→ Task details
When the line containing "index dip: (692, 260)" appears in the entries below, begin printing there and stop after the line containing "index tip: (629, 255)"; print each of those lines exactly and no other line.

┌──

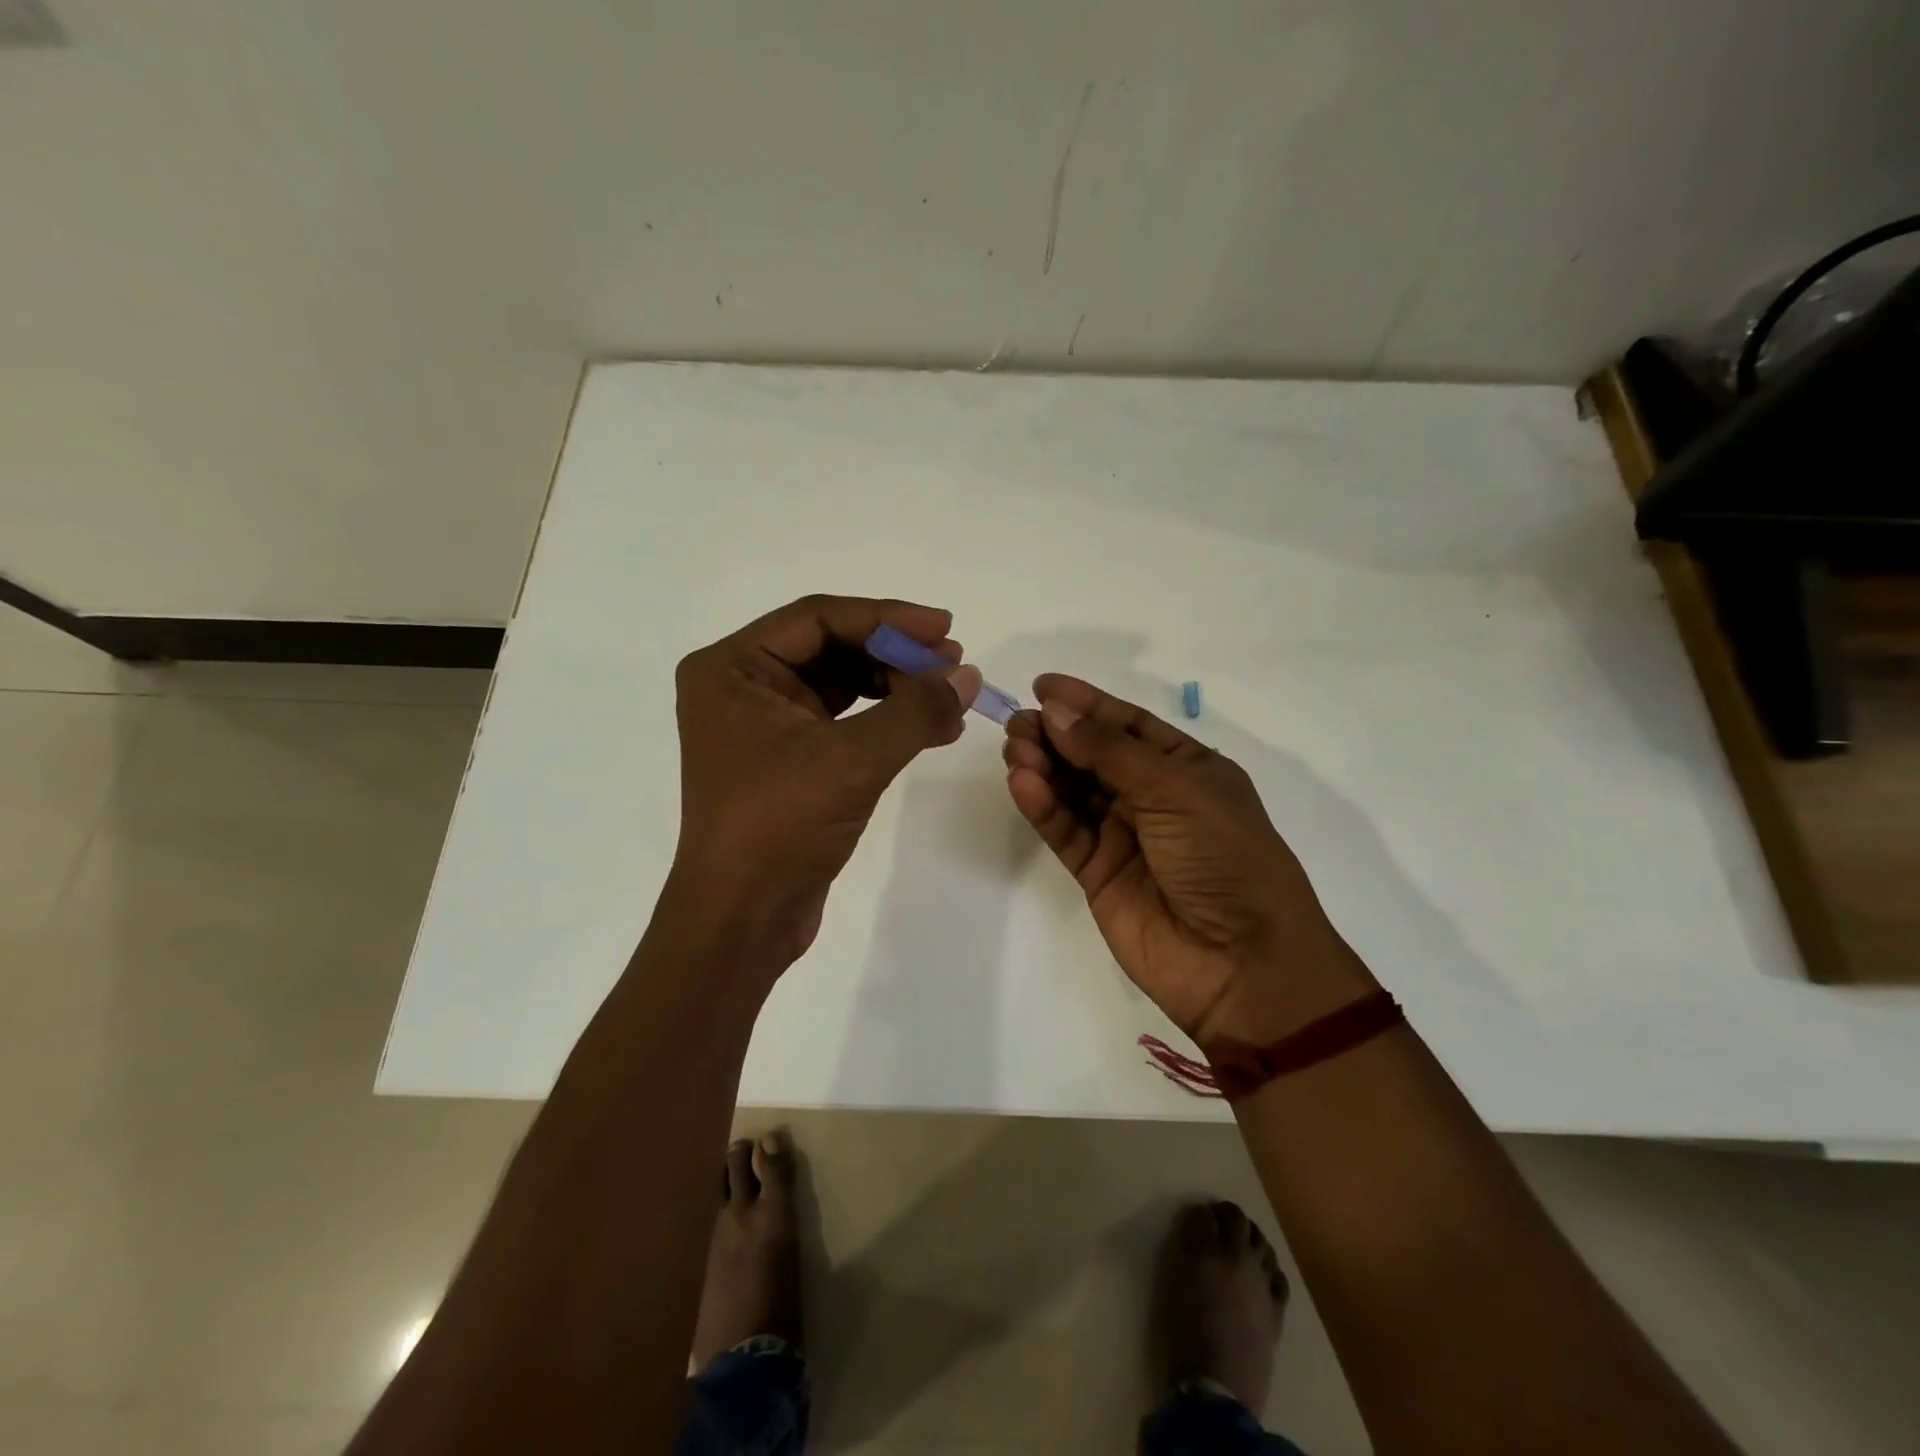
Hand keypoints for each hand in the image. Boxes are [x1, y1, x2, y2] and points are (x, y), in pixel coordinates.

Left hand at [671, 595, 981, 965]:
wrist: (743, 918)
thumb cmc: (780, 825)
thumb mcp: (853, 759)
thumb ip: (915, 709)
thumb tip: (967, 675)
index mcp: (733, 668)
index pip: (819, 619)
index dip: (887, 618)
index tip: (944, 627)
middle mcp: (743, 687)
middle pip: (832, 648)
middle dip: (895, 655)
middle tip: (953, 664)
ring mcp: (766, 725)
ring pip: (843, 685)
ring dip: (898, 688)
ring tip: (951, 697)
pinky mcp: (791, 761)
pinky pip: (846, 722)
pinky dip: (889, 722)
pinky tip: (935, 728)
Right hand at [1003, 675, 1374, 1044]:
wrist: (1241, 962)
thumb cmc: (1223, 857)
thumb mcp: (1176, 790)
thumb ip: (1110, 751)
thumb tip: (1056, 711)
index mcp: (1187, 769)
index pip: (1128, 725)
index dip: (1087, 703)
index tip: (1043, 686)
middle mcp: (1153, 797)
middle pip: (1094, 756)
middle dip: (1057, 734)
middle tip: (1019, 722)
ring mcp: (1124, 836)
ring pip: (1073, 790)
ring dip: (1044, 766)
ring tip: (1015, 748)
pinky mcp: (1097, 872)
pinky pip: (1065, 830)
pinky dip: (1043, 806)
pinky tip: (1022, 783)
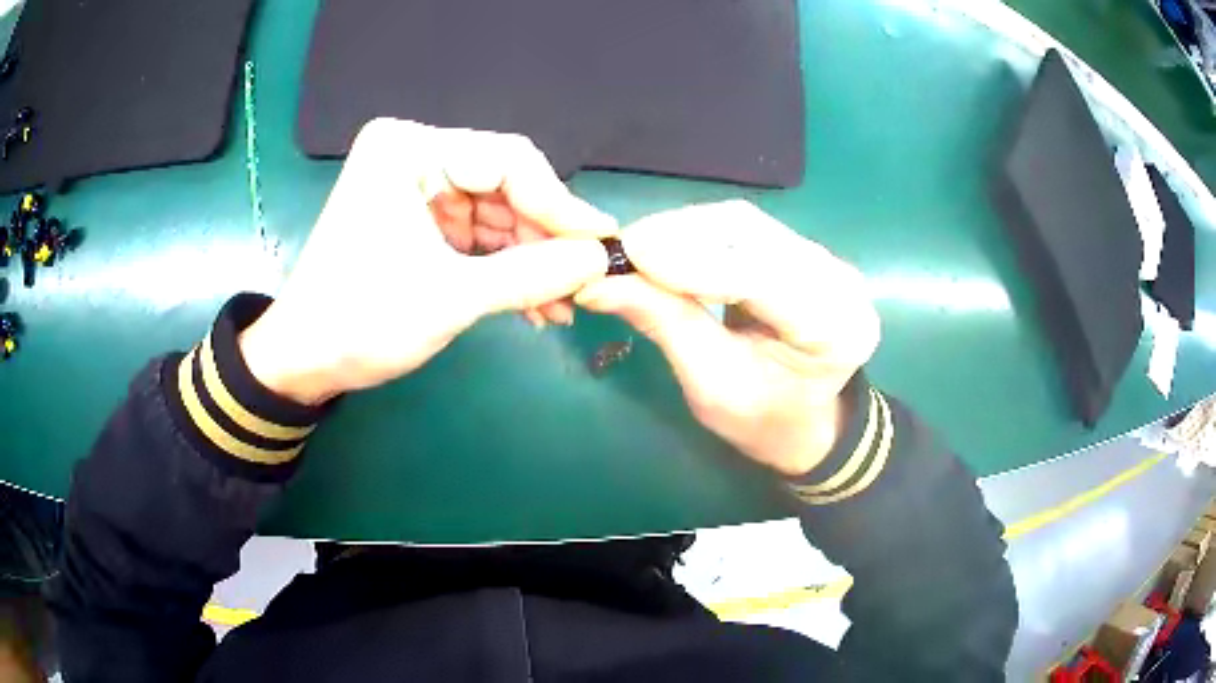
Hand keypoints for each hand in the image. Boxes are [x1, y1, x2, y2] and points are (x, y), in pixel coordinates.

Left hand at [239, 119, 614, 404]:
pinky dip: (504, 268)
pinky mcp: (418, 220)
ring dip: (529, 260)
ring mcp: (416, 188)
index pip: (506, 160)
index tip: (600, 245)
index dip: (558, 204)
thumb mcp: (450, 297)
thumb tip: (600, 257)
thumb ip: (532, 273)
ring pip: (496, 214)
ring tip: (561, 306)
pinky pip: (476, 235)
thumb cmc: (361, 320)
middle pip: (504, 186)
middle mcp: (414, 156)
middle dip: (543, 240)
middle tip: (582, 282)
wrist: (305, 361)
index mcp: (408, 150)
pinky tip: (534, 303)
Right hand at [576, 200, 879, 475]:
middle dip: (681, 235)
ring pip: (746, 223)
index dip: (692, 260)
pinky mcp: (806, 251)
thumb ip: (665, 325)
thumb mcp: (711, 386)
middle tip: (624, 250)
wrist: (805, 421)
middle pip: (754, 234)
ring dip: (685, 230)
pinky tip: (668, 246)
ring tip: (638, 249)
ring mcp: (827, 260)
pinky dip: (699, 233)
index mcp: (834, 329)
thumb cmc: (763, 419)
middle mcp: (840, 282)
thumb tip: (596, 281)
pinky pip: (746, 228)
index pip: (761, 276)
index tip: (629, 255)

└──
┌──

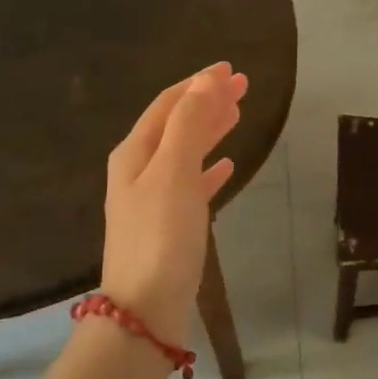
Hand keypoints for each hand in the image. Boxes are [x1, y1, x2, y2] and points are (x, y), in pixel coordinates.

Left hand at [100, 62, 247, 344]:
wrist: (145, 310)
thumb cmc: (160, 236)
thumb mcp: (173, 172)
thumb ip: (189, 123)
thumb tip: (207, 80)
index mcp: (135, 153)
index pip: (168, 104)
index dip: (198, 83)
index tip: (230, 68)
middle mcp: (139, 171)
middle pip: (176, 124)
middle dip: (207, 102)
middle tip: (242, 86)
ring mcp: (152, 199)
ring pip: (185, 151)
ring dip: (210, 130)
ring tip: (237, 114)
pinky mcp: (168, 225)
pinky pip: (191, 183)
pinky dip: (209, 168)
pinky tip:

└──

→ Answer for this exercise
index dip: (692, 260)
pinky mcp: (806, 251)
thumb ip: (665, 325)
thumb mcp: (711, 386)
middle tip: (624, 250)
wrist: (805, 421)
middle pip: (754, 234)
ring dip: (685, 230)
pinky tip: (668, 246)
ring tip: (638, 249)
ring mcp: (827, 260)
pinky dip: (699, 233)
index mcp: (834, 329)
thumb cmc: (763, 419)
middle mcp: (840, 282)
thumb tip: (596, 281)
pinky pip: (746, 228)
index pip: (761, 276)
index tip: (629, 255)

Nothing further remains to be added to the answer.